Finding Carmel. Where and With Whom Do I Make My Home-A Lenten Reflection

March 30, 2017 |

People often wonder: what makes a Carmelite a Carmelite? Having been with the Order a few years now, I’m still not completely sure. I can recall in my first months living in Carmel having a clear desire and passion to visit Mount Carmel—where it all began! Expressing this desire to another friar, he made a statement that resounds in my heart to this day, “Carmel is wherever the Carmelite is.” In other words, he was saying: ‘you don’t need to visit that Mountain. Our heritage is alive in your heart. Your spiritual home is wherever you find yourself.’

Today, I still have a desire to touch the earth where the first community of Carmelites gathered, but I also have a yearning to find Carmel in the other members of the Carmelite family—friars, nuns, sisters, lay Carmelites, their friends and families and all who have a devotion to our spirit or the brown scapular. So no, I do not need to visit that Mountain. The steady slopes, the dry dirt and streams flow into my soul from the hearts of all who hold fast to our traditions. Anybody who seeks to climb the holy mountain, in a sense, has already made the start of the pilgrimage—or maybe even is making a second or third ascent.

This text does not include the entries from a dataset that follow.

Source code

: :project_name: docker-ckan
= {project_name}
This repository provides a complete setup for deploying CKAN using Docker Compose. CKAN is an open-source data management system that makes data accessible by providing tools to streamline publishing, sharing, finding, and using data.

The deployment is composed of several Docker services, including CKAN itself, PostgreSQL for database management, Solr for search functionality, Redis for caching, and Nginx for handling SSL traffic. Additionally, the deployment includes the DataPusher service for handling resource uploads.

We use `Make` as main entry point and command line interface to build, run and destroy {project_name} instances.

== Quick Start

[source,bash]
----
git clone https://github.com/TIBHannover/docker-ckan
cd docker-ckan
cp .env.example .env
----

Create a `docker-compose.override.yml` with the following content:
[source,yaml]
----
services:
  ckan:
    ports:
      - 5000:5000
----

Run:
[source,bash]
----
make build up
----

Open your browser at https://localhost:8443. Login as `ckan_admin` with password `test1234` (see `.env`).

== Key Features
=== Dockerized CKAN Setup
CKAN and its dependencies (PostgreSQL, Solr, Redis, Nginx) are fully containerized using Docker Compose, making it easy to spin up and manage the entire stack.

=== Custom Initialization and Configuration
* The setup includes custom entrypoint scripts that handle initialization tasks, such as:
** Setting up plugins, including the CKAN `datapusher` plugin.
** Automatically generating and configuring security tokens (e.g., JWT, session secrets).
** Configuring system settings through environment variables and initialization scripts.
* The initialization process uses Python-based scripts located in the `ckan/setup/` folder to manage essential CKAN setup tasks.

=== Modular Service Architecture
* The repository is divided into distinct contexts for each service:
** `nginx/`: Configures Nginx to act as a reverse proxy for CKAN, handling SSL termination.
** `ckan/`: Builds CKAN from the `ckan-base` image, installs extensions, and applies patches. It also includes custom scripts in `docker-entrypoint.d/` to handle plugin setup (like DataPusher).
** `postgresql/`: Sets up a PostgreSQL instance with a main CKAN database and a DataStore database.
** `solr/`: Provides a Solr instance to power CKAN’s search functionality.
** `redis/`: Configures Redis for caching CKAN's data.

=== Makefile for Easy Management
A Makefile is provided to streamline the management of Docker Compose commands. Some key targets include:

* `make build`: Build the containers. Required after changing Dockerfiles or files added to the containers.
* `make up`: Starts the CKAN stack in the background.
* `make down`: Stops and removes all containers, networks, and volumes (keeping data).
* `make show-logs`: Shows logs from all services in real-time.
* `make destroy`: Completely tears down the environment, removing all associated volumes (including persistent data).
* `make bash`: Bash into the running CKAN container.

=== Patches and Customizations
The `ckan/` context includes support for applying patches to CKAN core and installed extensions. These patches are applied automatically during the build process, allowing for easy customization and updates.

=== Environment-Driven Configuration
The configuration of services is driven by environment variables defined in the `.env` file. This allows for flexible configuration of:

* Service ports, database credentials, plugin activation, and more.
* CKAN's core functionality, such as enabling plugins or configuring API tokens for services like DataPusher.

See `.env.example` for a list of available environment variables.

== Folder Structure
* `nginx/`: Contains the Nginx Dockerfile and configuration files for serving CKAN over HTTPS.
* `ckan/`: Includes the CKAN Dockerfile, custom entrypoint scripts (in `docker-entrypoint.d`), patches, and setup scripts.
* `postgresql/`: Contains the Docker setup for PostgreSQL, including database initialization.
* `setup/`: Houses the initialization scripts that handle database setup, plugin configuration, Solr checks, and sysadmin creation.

Still, I can’t help but ask: where is Carmel? Maybe it’s in the simple acts of kindness from my brothers in community. Or, possibly it’s in our daily celebrations of Eucharist. Then again, it might also be in the lonesome early morning hours when the only conversations I have are with God.

My need for contact with the places of history is met and filled by the encounters of the present. Welcoming brothers home from a week-long retreat and seeing their joy in returning must be as sweet as a drink from the wadi Carith. Hearing stories of their travels to visit with family members or old friends, I have walked the foot paths of our holy mountain. The connections to the people of Carmel are where I find Carmel.

Where do you find your spiritual home? It’s nice to be at home with myself in any place and time. To be comfortable in the presence of congressmen or a huddle of homeless beggars, that is an experience of Carmel—God’s Garden. I don’t know who I will meet next upon this journey, but I know with God we will become friends in Carmel—friends in God.

Perhaps the question should be restated. Instead of searching for a place, the better search might be for a people. Who is Carmel? Who are those that make up our spiritual home? Who allows us to be ourselves: loved and cared for? These people are all around us; we just have to meet them.